# WHAT THE TASK REQUIRES
For the entries below, the result should be an exact transcription of the lines from the one with "T-128, due: Jun 26 -> Jun 25" up to and including the one with "T-160, status: 待办 -> 已完成", and only those.

# DATA EXTRACTS
•••••
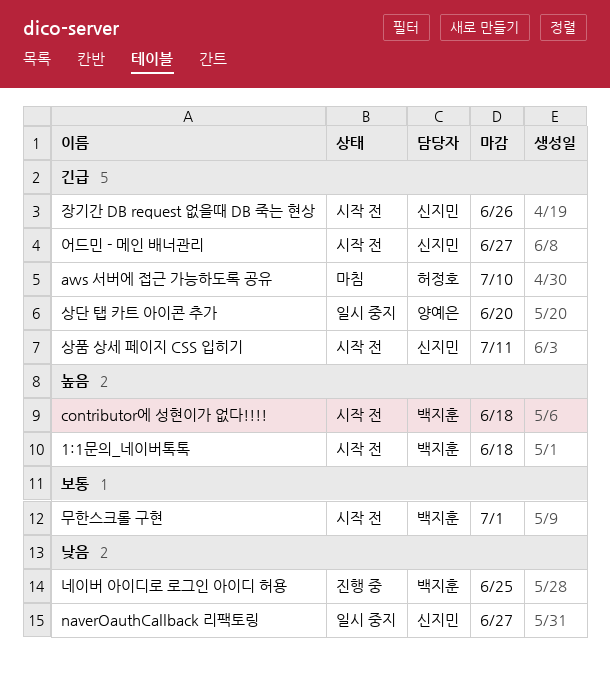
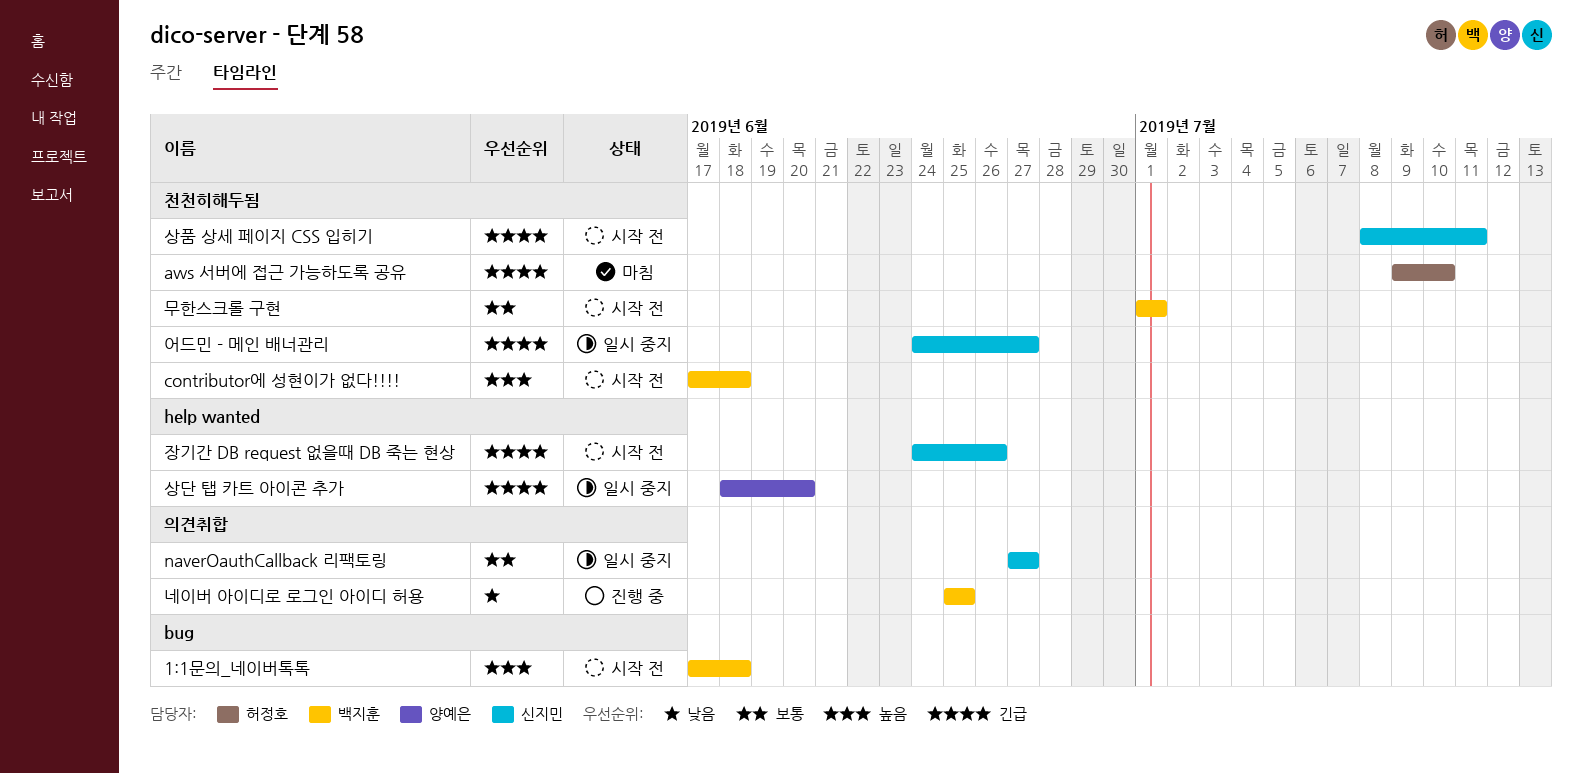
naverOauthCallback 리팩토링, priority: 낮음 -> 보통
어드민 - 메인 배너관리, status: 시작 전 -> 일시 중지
•••••
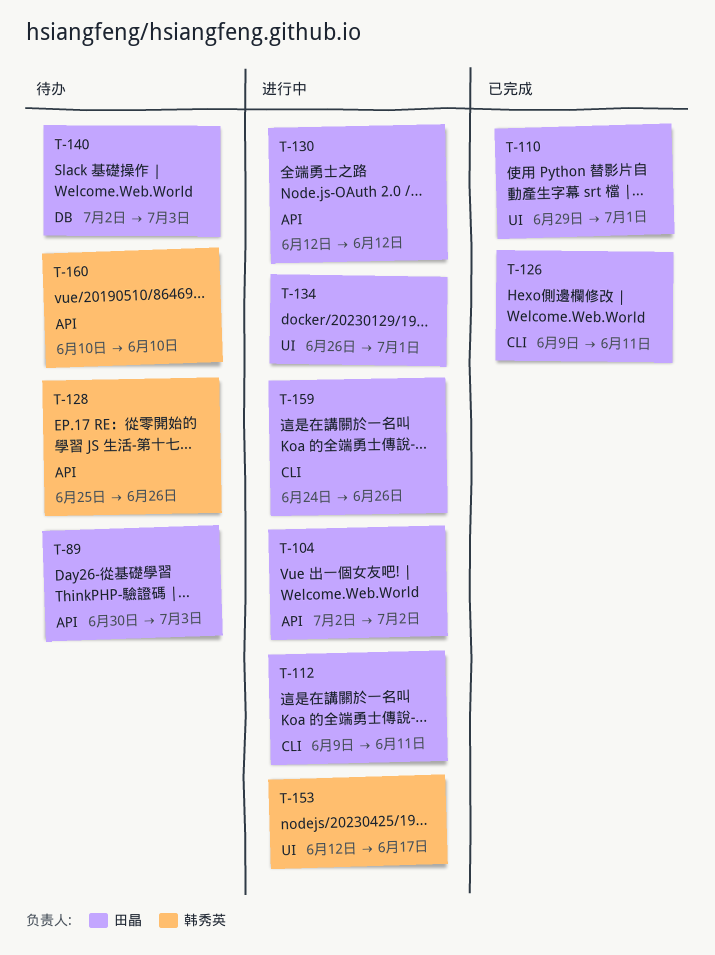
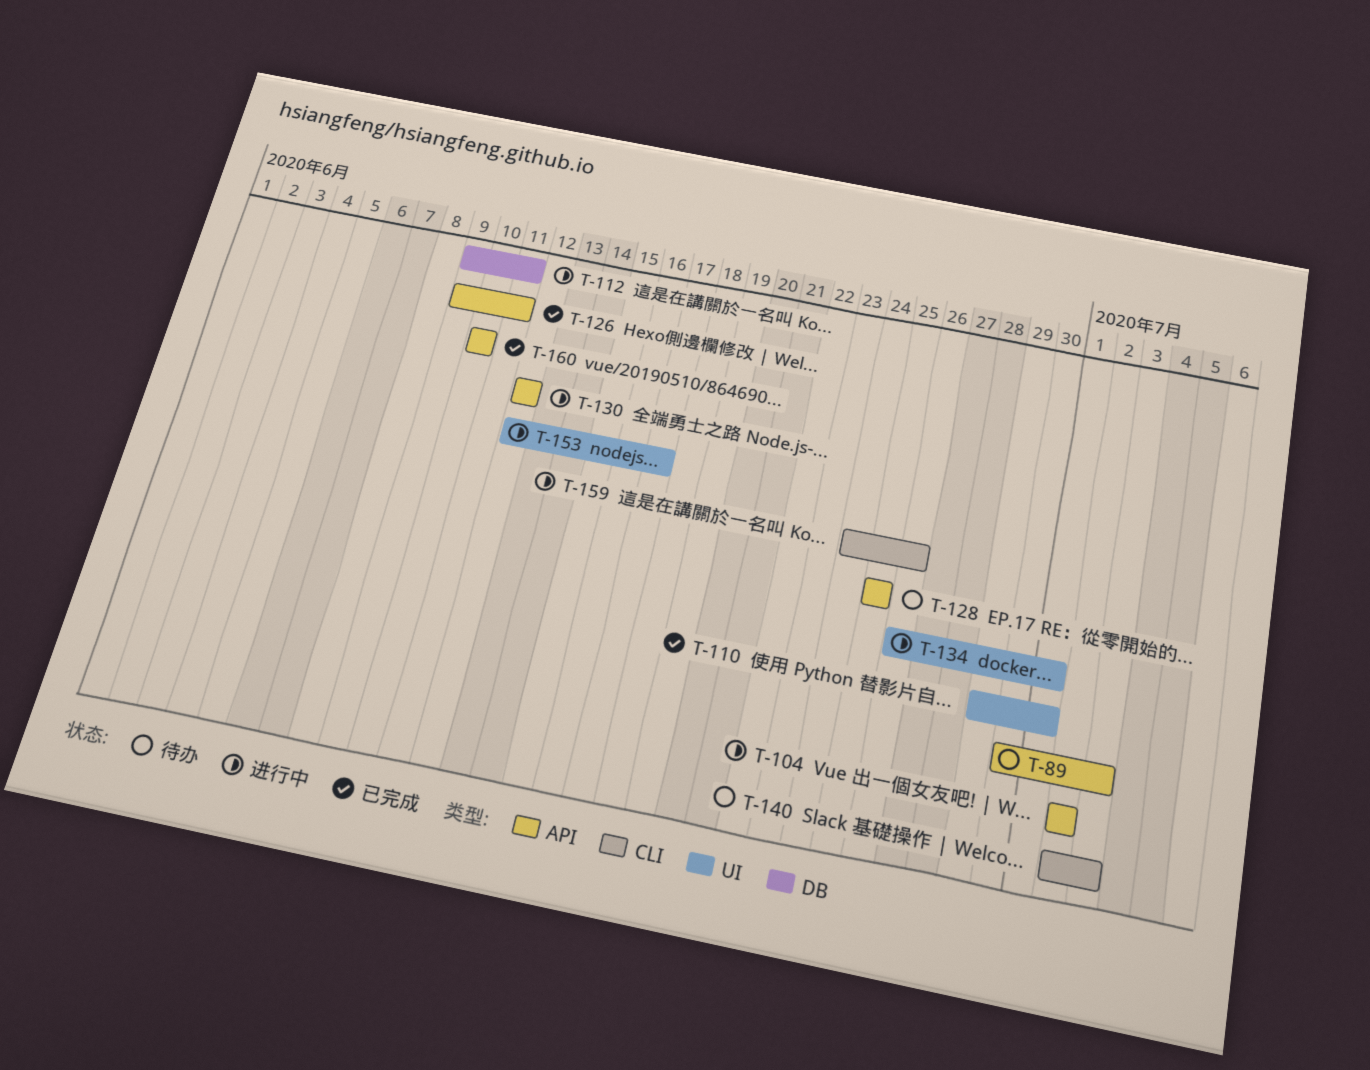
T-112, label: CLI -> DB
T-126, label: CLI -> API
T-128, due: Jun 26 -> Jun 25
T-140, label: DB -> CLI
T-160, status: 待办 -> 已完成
•••••
# REPLY
T-128, due: Jun 26 -> Jun 25
T-140, label: DB -> CLI
T-160, status: 待办 -> 已完成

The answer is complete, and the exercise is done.